> Work instructions:
List every R library loaded in the Demo Experiment analysis text, with the purpose its comment states for each.

> Text passage:

# Analysis

The main thing we'll go through today is analysis of the Demo Experiment data. We have data from 14 participants who completed the German version of the experiment.

**Before we can start:**

**a**) [Download the data](demo_data.zip) as a `.zip` file.

**b**) Extract the data from the `.zip` file to a folder that makes sense for you. The data should be stored in that location in a folder called `data`.

**c**) Start a new R script in RStudio.

Once everyone has completed these steps, we'll begin...

## 1: Load the Relevant Libraries

These are the libraries we'll use for the analysis. Each library has a comment explaining what we will use it for.

In [None]:
options(repr.plot.width=3.5, repr.plot.height=3)

In [None]:
library(readr)    # for reading the data into R
library(purrr)    # for easily importing multiple files
library(dplyr)    # for wrangling data (e.g., adding/renaming columns)

> Extracted data:
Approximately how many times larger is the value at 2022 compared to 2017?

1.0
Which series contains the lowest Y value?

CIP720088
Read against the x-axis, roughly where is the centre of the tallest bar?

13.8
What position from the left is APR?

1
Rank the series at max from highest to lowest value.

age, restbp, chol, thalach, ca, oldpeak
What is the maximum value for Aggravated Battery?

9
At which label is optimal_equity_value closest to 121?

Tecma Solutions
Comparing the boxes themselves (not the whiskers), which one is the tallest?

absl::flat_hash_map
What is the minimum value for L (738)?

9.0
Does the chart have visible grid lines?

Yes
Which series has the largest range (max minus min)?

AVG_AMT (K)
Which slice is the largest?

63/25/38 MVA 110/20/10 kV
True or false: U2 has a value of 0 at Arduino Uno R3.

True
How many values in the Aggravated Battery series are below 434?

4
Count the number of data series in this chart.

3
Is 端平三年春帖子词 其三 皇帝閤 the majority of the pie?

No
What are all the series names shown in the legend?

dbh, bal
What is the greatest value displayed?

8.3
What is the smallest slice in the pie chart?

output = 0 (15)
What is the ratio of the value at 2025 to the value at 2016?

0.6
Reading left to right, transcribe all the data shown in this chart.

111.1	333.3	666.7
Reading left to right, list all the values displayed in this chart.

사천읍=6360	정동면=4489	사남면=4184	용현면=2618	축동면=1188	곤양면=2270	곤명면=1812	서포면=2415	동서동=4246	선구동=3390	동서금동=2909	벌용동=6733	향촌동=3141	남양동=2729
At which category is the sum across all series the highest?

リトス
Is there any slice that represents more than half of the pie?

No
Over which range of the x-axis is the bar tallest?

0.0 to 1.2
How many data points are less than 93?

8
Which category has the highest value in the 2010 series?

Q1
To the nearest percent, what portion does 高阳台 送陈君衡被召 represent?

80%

> Written answer:
- readr: for reading the data into R
- purrr: for easily importing multiple files
- dplyr: for wrangling data (e.g., adding/renaming columns)